Task to carry out |
Answer these questions from the text on chronic pain programs:
(a) How long must pain last to be called chronic?
(b) How many hours a day does an intensive outpatient program run?
(c) By what amount is the opioid dose tapered each week during weaning?

Text shown |
BEGIN
Chronic pain biopsychosocial model: chronic pain (>3 months) involves complex interactions between nociceptive (peripheral tissue), nociplastic (altered central nervous system processing - central sensitization), and neuropathic mechanisms. Common conditions - chronic low back pain, fibromyalgia, complex regional pain syndrome (CRPS), chronic widespread pain, postsurgical pain, post-whiplash, chronic pelvic pain, neuropathic pain. Disability is shaped by - 1) biological factors (tissue, neuroplasticity, central sensitization, sleep, deconditioning); 2) psychological factors (catastrophizing, fear-avoidance, depression, anxiety, PTSD); 3) social factors (employment, family, healthcare interactions, compensation/litigation). Yellow flags (psychosocial risk factors) and red flags (serious pathology) are screened at intake.
Patient selection and program structure: indications - chronic non-cancer pain with significant functional disability after standard care, fear-avoidance behaviors, opioid dependence/misuse, multiple unsuccessful interventions, return-to-work failure. Contraindications - acute pathology requiring surgery/medical treatment, severe untreated psychiatric illness (active psychosis, severe suicidal ideation), active substance use disorder requiring detox, cognitive impairment limiting participation. Pre-program evaluation - physical examination, functional capacity evaluation, psychological assessment (BDI-II, PHQ-9, PCS, TSK, FABQ, PSEQ), pain measures (NRS, BPI, MPQ), substance use screen, medication review. Programs vary - intensive outpatient (4-6 hours/day, 3-5 days/week, 3-6 weeks, 60-150 hours total), inpatient/residential (2-4 weeks), interdisciplinary individual program.
Program components and outcomes: 1) Physical therapy - graded aerobic exercise, resistance training, flexibility, postural correction, motor control, graded exposure to feared movements; 2) Occupational therapy - activity pacing, energy conservation, ergonomics, return-to-work planning, work conditioning; 3) Psychology - CBT (cognitive restructuring, behavioral activation), ACT (acceptance, values-based action, defusion), mindfulness-based stress reduction (MBSR), pain neuroscience education (Explain Pain), graded exposure for kinesiophobia; 4) Medical management - rational pharmacotherapy, opioid weaning protocols (taper 10% per week), sleep hygiene, comorbidity treatment; 5) Vocational - employer liaison, work hardening, accommodations; 6) Family education and involvement; 7) Group therapy and peer support. Outcomes (Cochrane reviews) - moderate effect on pain reduction (SMD 0.3-0.5), large effect on disability (SMD 0.6-0.8), depression, return-to-work (40-70%), opioid reduction, healthcare utilization. Long-term benefits maintained at 12 months in majority.
END
Dataset extract |
BEGIN
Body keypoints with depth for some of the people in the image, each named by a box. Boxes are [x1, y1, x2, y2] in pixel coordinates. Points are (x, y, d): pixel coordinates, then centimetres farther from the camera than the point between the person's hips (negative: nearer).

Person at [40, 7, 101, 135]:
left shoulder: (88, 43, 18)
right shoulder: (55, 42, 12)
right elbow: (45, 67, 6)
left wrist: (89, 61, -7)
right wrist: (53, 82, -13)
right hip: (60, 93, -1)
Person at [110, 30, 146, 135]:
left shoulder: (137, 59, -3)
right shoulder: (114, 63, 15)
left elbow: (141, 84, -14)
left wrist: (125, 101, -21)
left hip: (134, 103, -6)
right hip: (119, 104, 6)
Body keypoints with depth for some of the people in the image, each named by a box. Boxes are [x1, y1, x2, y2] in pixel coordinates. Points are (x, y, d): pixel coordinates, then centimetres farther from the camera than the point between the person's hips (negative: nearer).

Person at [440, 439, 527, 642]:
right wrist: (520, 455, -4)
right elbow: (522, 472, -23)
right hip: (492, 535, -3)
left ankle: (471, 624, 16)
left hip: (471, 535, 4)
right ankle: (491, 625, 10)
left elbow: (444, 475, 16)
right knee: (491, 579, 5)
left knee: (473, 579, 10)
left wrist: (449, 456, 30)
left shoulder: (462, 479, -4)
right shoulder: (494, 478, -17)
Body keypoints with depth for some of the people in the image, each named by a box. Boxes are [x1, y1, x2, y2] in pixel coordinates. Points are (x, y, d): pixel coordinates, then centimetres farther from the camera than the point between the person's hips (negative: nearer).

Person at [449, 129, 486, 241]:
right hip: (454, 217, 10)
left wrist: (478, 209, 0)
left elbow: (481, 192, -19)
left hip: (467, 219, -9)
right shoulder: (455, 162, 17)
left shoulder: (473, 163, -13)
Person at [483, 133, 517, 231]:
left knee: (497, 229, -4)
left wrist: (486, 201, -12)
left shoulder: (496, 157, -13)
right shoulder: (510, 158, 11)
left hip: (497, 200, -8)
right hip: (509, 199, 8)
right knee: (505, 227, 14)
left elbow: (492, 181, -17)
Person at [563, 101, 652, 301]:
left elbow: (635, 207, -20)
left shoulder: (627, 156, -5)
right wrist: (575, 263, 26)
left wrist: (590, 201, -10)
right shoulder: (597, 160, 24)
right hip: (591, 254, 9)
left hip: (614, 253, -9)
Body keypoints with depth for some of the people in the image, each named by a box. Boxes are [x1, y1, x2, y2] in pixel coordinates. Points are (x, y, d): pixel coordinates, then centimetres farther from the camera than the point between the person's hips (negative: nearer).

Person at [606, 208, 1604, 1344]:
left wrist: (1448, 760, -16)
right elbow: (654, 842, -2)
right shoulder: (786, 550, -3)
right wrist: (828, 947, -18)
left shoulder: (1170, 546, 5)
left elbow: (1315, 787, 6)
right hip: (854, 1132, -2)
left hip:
END
Answer section |
(a) More than 3 months.
(b) 4 to 6 hours a day.
(c) 10% per week.